There’s a big problem, at least in the United States, revolving around getting people to read books. Most kids start their reading in schools; yet, as they grow up, they never get back into the habit of reading books. So the problem becomes why people aren’t interested in reading after going through primary education.

I would say a lot of this has to do with what teachers give them to read. A fact we need to face is that very few people give a shit about stuff like Charles Dickens. If you want people to develop a habit for reading, you want to give them something that’s relevant to their needs and interests, engaging, and easy to understand.

I want to start off talking about that last point. A lot of the time US education likes driving up an artificial difficulty curve and give students works that are purposely hard to read. The reality is that the value of reading comes from the messages and ideas that the writer is trying to convey. I’m not saying that all reading throughout the education system needs to be easy, or that there’s no value in reading older texts. What I’m instead saying is that getting 8th graders to read Shakespeare’s Julius Caesar is a pretty useless exercise.

There’s also the problem that different people are, of course, interested in different things. I did trash on Charles Dickens, but I imagine there are high-schoolers out there who did genuinely get invested reading Great Expectations or Oliver Twist. This comes into contact with another problem in modern education, which is allowing students to follow the paths that they are most interested in. I would say that a good way to go about this is to find texts that have a lot of modern relevance and popularity (including classic texts!) and make a general series of readings based on those; books like Sapiens, A Short History of Nearly Everything, or To Kill a Mockingbird might be good examples here. The great thing about these books is that they’re not written for children, but they aren’t archaic either. This means that middle-schoolers and high-schoolers would still have to work in order to read these books, but are still getting important info out of it.

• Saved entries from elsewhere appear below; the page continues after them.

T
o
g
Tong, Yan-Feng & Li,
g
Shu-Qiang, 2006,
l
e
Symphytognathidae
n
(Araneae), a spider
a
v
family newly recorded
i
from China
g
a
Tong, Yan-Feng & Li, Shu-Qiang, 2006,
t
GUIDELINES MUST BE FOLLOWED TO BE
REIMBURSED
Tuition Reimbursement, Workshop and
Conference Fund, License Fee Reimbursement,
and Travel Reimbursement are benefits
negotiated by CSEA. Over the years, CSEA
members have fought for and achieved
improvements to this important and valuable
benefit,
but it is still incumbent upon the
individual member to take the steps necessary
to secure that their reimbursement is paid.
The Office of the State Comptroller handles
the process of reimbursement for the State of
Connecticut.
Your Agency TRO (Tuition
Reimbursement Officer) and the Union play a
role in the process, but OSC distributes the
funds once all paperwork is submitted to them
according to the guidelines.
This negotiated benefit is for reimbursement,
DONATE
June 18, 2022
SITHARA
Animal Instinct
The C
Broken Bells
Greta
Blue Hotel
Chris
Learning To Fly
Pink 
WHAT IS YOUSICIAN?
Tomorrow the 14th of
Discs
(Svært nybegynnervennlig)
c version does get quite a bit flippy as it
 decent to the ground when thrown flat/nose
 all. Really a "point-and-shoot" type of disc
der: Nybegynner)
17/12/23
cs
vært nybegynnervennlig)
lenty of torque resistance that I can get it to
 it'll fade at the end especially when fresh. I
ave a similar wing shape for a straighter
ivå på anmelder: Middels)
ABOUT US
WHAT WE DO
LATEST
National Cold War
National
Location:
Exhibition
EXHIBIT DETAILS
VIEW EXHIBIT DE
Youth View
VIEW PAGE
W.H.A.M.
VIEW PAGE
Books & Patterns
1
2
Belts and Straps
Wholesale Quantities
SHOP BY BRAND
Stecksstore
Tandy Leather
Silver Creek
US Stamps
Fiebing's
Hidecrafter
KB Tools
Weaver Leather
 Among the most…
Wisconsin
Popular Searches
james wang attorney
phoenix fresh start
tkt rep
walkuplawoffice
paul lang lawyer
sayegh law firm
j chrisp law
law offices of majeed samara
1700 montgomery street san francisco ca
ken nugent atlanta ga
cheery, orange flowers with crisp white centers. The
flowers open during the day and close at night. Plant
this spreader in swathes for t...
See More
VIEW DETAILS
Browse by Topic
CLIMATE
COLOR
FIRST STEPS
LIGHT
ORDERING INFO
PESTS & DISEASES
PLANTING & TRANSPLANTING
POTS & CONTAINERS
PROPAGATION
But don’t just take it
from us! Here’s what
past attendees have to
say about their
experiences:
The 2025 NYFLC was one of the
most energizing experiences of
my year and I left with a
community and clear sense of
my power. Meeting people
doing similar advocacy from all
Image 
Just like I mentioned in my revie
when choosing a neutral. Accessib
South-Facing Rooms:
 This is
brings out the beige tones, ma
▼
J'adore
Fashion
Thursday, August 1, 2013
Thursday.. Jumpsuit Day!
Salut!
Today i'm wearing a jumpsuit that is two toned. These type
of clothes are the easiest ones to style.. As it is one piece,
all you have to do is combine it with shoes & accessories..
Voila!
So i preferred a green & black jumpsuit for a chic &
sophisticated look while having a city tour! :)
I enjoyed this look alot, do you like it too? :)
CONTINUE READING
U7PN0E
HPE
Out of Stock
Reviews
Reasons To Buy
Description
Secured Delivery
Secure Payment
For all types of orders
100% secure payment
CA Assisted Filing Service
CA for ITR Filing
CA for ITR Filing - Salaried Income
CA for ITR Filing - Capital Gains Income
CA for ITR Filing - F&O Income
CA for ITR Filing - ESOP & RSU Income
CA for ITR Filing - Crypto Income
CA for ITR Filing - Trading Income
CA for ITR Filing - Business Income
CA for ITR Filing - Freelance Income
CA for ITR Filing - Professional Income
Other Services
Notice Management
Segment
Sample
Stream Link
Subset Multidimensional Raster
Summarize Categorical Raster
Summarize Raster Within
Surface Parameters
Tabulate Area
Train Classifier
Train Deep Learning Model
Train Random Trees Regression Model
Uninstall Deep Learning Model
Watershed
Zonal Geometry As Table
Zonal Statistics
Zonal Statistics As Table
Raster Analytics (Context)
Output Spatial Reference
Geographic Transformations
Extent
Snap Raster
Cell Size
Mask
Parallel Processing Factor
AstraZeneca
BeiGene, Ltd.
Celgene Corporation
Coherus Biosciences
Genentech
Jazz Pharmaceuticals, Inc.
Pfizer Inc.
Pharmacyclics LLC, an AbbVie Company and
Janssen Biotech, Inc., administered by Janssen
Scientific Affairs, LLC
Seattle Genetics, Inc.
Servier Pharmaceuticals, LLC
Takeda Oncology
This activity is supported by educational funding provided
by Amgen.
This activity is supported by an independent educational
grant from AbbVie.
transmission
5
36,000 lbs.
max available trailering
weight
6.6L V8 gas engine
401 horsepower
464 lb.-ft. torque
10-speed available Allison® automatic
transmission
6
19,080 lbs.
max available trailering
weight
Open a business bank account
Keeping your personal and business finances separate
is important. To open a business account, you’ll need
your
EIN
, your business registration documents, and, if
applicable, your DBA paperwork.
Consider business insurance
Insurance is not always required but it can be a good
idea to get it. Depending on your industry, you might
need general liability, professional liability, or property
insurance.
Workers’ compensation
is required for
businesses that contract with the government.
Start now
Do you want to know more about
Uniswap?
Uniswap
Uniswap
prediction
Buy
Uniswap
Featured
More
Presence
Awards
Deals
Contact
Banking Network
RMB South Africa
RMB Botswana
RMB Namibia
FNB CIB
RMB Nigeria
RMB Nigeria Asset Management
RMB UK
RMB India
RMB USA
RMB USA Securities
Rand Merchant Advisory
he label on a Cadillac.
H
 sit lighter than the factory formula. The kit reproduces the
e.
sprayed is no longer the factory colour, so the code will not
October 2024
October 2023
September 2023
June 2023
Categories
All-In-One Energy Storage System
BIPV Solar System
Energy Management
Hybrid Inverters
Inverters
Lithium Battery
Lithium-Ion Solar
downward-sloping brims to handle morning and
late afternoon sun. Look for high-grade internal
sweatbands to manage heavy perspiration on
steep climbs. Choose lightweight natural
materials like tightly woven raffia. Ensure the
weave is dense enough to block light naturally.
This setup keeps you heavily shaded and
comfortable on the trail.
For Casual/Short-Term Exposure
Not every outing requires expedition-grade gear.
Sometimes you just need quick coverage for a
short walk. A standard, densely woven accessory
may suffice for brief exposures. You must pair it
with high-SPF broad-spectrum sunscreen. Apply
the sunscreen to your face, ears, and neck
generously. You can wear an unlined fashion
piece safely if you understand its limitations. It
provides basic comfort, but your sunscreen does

And, of course, to get people to continue reading independently, the stuff they read needs to be engaging. That means no textbooks. In order to get people wanting to do something on their own terms, you can’t introduce it to them in such a dry fashion. Perhaps technical textbooks have a place in graduate studies, but they certainly don’t have a place when teaching to high school students.

Putting it all together, if you get people reading at a young age, they won’t have any problems reading at an old age. As long as you get people reading what they’re interested in and engaged with, they’ll end up searching for reading content all by themselves.